Miscelánea

Futuro gris… metálico

Por Bernat del Ángel.

Tu porvenir se tiñe de gris.

Un mundo envejecido nos obligará a cambiar nuestra forma de vida.

Mucho hablamos de los conflictos intergeneracionales, con los baby boomers enfrentados a los millennials o la Generación Z. Pero, sin importar cómo se resuelvan estas necesidades en competencia hoy en día, en el futuro, las personas más jóvenes se convertirán en un recurso cada vez más valorado, porque habrá menos de ellas.

Las poblaciones están gradualmente envejeciendo más que nunca antes debido a dos fuerzas demográficas aparentemente imparables.

Una es que, a medida que los países se vuelven más prósperos, hay un declive en el número de hijos que tienen las personas. Cuando esa cifra cae por debajo del nivel de reemplazo de la población de 2.1 hijos por mujer, a menos que se compense con inmigración, el recuento de cabezas disminuye, además de volverse más pesado en personas mayores. Si esta tendencia continúa, se prevé que el 97 por ciento de los países tendrán tasas de natalidad por debajo del nivel de reemplazo para el año 2100.

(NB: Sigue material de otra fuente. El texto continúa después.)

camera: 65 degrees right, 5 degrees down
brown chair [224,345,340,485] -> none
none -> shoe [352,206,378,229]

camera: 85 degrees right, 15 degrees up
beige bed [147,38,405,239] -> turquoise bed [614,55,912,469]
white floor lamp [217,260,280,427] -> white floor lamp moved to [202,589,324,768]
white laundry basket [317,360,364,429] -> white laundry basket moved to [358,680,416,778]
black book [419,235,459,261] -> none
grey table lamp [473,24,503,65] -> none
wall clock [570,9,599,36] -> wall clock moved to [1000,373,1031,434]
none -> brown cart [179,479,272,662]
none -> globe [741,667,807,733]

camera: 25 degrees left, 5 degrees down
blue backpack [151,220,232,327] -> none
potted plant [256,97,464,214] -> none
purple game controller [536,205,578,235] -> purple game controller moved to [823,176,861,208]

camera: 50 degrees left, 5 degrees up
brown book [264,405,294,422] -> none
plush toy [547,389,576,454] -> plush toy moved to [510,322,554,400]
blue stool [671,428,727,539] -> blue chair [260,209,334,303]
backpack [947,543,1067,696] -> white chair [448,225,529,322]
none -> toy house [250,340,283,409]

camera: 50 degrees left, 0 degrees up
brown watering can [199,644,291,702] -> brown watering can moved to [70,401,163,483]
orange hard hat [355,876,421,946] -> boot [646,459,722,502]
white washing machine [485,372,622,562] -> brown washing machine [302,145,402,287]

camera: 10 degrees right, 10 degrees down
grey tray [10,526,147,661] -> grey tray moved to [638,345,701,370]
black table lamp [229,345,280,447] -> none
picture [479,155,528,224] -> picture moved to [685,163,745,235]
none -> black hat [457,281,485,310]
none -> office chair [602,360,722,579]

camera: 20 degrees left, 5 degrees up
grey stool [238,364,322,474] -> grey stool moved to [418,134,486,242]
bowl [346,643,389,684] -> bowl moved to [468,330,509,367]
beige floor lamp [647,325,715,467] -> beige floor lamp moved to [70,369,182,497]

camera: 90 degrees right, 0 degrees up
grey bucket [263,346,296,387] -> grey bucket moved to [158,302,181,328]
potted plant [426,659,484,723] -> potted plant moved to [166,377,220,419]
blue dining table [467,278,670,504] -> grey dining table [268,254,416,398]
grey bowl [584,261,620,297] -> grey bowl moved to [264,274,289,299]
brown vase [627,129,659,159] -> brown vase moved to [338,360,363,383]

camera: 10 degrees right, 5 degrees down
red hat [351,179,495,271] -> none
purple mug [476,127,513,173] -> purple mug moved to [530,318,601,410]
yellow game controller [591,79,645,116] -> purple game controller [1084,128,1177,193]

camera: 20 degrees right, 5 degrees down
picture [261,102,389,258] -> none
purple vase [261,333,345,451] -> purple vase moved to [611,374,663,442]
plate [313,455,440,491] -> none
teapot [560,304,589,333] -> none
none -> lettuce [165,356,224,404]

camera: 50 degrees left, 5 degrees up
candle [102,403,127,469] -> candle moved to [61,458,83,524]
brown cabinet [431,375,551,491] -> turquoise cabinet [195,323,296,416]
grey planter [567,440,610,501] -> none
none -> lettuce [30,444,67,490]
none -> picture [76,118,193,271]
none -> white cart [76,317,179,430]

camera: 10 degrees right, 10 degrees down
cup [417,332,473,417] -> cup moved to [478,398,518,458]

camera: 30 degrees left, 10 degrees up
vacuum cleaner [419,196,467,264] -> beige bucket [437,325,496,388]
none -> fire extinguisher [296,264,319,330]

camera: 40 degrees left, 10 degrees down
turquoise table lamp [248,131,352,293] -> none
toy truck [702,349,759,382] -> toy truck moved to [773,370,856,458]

El otro factor clave es que las personas están viviendo más tiempo en casi todos los países del mundo, una tendencia que ha continuado durante décadas. Esto ha sido impulsado por múltiples factores, incluidas mejoras en la sanidad, la propagación de vacunas y antibióticos, y, más tarde, por mejores tratamientos para enfermedades cardíacas y el declive del tabaquismo.

Y ojo a esto: la próxima reconfiguración de las curvas de esperanza de vida podría provenir del uso generalizado de medicamentos para reducir el peso, la realidad menos gorda…

Estas poblaciones envejecidas presentan muchos desafíos, obligando a los países a repensar sus sistemas de pensiones, atención médica, y más. El riesgo es que haya demasiadas pocas personas en edad laboral para ayudar a proporcionar y cuidar de quienes son mayores.

Pero no necesariamente deberíamos ser demasiado pesimistas. Al igual que en la medicina, los avances en inteligencia artificial y robótica continúan a buen ritmo.

¿Podría la potencial crisis demográfica ser evitada por una fuerza laboral de máquinas inteligentes?

Aunque la demografía cambia, también lo hace nuestra capacidad para innovar y adaptarnos. Con cada desafío viene una oportunidad para reinventarnos, encontrar soluciones creativas y abrazar el potencial de la tecnología. En lugar de temer al cambio, podemos enfrentarlo con valentía y optimismo, sabiendo que juntos podemos construir un futuro más brillante y equitativo para todas las generaciones.

Si es así, en lugar de tener que preocuparnos por los robots que quitan nuestros empleos, podríamos darles la bienvenida algún día con los brazos abiertos y una aceitera. PdC.